Text passage:
Okay. My pet smart is really good about the fish. Petco is like h*** (just to be safe lol)


----------



## JKfish (Apr 8, 2010)

Not all Petcos are he**ish, I mean, there as some awesome petcos, and awesome petsmarts out there, just like there are awesome petcos and petsmarts.


Also, I need comments from people to include in my letter. Type up anything you wanna talk about, be it how often you think the bettas' water should be cleaned, or how often he/she is fed, wheter you would be more inclined to buy from a petsmart with healthy fish vs dying fish, etc. However, be sure to include how many years you have been keeping betta fish


----------



## frogipoi (Jul 3, 2010)

Here is a comment
"_I have seen good and bad pet stores but I want to see more good then bad. Please let bettas have more space, like a 1/2 gallon tank. Also I wish they be fed natural betta pellets not bread. Water should be cleaned more, so the bettas can be happier. My pet smart does a good job so let's make it even better. You will save money and earn more money if you do this and research. _" I have kept bettas less then a year.


----------



## JKfish (Apr 8, 2010)

*note* try to keep it reasonable, it'd be rediculous to ask petsmart to keep their betta's in half gallon tanks, and if I asked that of the CEO, he'd probably think me a joke, and stop reading the letter


----------



## frogipoi (Jul 3, 2010)

"half gallon tanks are easier to clean and make the betta happier. This will make the shopper look at it and say "Wow, I want one". Researching can help customers and the fish so they buy the right stuff and you get praised. See? You will get more money, look professional, and save money. Don't you agree?"

Given data:
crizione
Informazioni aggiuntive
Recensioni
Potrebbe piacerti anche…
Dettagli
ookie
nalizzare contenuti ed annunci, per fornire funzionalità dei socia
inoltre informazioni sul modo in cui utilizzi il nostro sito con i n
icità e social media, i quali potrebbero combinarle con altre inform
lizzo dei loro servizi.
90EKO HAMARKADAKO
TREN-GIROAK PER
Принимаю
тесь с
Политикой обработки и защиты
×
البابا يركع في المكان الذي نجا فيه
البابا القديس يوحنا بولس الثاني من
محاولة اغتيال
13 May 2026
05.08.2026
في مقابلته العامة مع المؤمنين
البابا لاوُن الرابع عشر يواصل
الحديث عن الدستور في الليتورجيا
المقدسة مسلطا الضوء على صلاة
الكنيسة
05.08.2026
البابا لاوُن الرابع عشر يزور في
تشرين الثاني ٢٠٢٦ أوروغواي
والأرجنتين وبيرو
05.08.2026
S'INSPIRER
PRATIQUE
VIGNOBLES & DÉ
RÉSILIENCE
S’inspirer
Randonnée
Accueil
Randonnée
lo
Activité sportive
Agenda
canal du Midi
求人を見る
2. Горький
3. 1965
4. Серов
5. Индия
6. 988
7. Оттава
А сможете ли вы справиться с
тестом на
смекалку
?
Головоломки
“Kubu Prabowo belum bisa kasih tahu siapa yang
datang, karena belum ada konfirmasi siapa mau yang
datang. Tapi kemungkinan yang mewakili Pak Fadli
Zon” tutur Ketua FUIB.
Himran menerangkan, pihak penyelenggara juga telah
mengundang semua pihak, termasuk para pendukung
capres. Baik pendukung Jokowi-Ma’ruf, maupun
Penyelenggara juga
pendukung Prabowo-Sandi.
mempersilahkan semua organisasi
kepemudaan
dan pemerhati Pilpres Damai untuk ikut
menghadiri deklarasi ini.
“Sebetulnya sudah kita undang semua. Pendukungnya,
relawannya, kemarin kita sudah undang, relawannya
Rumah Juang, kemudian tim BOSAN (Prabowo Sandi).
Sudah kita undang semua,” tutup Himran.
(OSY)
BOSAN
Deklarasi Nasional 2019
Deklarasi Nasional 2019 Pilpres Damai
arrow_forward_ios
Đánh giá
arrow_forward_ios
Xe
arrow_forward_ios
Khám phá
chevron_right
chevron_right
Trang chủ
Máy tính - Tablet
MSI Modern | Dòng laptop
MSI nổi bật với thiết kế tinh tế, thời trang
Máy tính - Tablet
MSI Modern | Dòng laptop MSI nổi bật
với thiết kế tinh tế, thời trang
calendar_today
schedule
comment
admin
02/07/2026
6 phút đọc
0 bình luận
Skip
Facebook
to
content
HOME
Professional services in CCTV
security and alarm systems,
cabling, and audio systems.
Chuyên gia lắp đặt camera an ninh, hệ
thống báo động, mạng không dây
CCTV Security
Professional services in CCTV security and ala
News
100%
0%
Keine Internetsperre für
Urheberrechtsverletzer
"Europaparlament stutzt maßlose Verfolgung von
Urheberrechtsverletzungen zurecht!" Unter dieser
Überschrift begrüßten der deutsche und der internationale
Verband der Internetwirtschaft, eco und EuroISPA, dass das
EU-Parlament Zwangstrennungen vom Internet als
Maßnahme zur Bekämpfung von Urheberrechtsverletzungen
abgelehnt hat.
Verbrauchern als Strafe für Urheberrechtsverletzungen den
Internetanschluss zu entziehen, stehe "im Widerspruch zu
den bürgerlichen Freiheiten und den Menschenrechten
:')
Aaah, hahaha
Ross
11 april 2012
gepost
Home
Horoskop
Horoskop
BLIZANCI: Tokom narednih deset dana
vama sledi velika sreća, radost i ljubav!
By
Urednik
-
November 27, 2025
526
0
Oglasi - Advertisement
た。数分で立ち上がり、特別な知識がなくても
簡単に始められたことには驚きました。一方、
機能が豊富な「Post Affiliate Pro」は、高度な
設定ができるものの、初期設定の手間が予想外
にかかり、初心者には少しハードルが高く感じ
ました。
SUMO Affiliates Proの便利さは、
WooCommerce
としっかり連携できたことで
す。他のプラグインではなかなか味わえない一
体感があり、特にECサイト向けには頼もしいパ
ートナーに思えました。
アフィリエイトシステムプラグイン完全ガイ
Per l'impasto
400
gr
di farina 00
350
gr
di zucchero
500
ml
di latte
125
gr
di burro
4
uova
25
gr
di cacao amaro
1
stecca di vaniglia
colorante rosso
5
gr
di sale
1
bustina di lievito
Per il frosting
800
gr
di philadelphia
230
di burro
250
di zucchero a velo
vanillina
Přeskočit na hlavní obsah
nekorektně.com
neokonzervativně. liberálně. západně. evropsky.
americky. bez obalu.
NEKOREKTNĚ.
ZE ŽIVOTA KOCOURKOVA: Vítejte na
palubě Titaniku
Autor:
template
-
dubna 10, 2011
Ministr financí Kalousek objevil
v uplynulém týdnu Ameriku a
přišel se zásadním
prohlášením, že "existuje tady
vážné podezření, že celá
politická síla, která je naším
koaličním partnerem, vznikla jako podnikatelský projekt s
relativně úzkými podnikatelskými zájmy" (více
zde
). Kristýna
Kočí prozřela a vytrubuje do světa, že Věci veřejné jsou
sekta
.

Instructions:
[A] Can you write out the whole betta forum thread word for word?
[B] Copy the entries verbatim, starting at their first line and ending with the line containing "البابا لاوُن الرابع عشر يزور في", including that line.

Solution list:
[A]
Okay. My pet smart is really good about the fish. Petco is like h*** (just to be safe lol)


----------



## JKfish (Apr 8, 2010)

Not all Petcos are he**ish, I mean, there as some awesome petcos, and awesome petsmarts out there, just like there are awesome petcos and petsmarts.


Also, I need comments from people to include in my letter. Type up anything you wanna talk about, be it how often you think the bettas' water should be cleaned, or how often he/she is fed, wheter you would be more inclined to buy from a petsmart with healthy fish vs dying fish, etc. However, be sure to include how many years you have been keeping betta fish


----------



## frogipoi (Jul 3, 2010)

Here is a comment
"_I have seen good and bad pet stores but I want to see more good then bad. Please let bettas have more space, like a 1/2 gallon tank. Also I wish they be fed natural betta pellets not bread. Water should be cleaned more, so the bettas can be happier. My pet smart does a good job so let's make it even better. You will save money and earn more money if you do this and research. _" I have kept bettas less then a year.


----------



## JKfish (Apr 8, 2010)

*note* try to keep it reasonable, it'd be rediculous to ask petsmart to keep their betta's in half gallon tanks, and if I asked that of the CEO, he'd probably think me a joke, and stop reading the letter


----------



## frogipoi (Jul 3, 2010)

"half gallon tanks are easier to clean and make the betta happier. This will make the shopper look at it and say "Wow, I want one". Researching can help customers and the fish so they buy the right stuff and you get praised. See? You will get more money, look professional, and save money. Don't you agree?"

[B]
crizione
Informazioni aggiuntive
Recensioni
Potrebbe piacerti anche…
Dettagli
ookie
nalizzare contenuti ed annunci, per fornire funzionalità dei socia
inoltre informazioni sul modo in cui utilizzi il nostro sito con i n
icità e social media, i quali potrebbero combinarle con altre inform
lizzo dei loro servizi.
90EKO HAMARKADAKO
TREN-GIROAK PER
Принимаю
тесь с
Политикой обработки и защиты
×
البابا يركع في المكان الذي نجا فيه
البابا القديس يوحنا بولس الثاني من
محاولة اغتيال
13 May 2026
05.08.2026
في مقابلته العامة مع المؤمنين
البابا لاوُن الرابع عشر يواصل
الحديث عن الدستور في الليتورجيا
المقدسة مسلطا الضوء على صلاة
الكنيسة
05.08.2026
البابا لاوُن الرابع عشر يزور في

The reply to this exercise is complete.